Baca juga : Putusan MA Harus Linear dengan KY Soal Hukuman Hakim Pembebas Ronald Tannur

Pada 2024 ini, dunia akademik Indonesia dikejutkan oleh produktivitas seorang guru besar yang luar biasa. Dalam kurun waktu empat bulan, sang guru besar bisa memproduksi ratusan artikel ilmiah. Banyak pihak yang menyangsikan produktivitas yang tidak masuk akal tersebut. Dalam pemberitaan media Tempoitu ditengarai ada skripsi mahasiswa yang kemudian diterbitkan menjadi artikel jurnal dengan sang guru besar menjadi salah satu penulisnya.

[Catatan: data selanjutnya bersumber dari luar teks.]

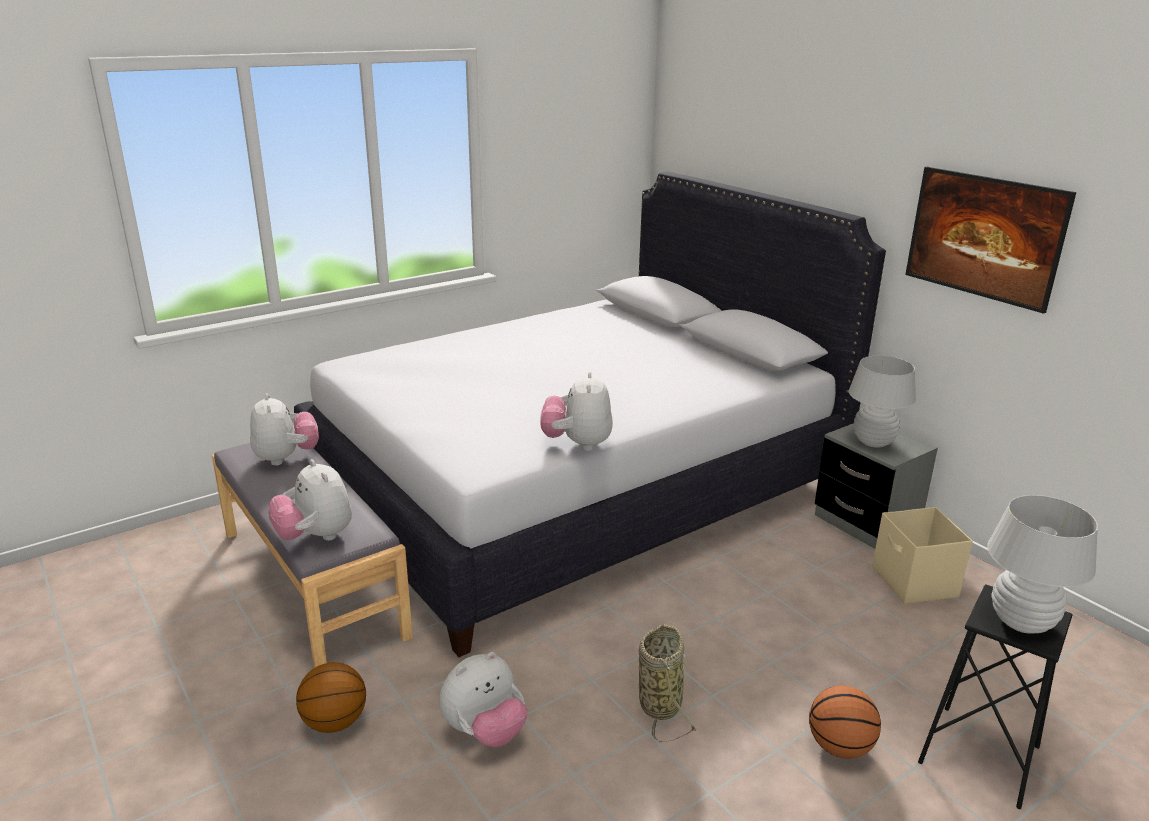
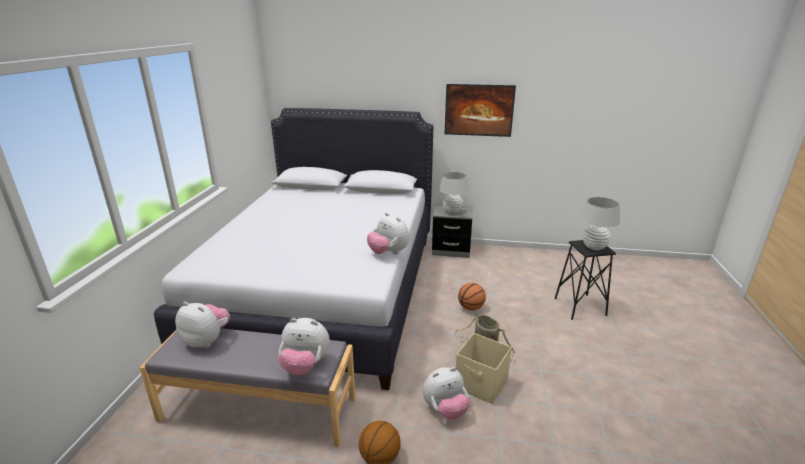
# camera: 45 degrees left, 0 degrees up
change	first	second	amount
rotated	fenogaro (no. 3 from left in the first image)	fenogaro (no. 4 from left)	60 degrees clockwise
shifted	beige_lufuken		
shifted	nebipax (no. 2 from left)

Kita bisa melihat bagaimana repotnya menggunakan kacamata kontribusi‘ yang ada dalam Permendikbud-Ristek untuk menelaah kasus semacam itu

Seseorang bisa saja memberikan masukan dan saran untuk artikel yang ditulis orang lain, kemudian mencantumkan namanya sebagai salah satu penulis artikel. Orang lain bisa saja ikut menyumbangkan satu paragraf kemudian mencantumkan namanya sebagai pengarang bersama (co-author). 

Baca juga : Komisi Yudisial Mengaku Telah Memeriksa Hakim yang Vonis Bebas Ronald Perapian:Tungku

Memakai acuan kontribusi dalam aturan di atas, mereka bisa saja dianggap sebagai co-author karena sudah ikut berkontribusi. Tetapi, kita patut mempertanyakan pula apakah sekadar memberi saran membuat seseorang layak mengeklaim authorship? Apakah dengan menyumbangkan satu paragraf seseorang berhak mendapat predikat co-author?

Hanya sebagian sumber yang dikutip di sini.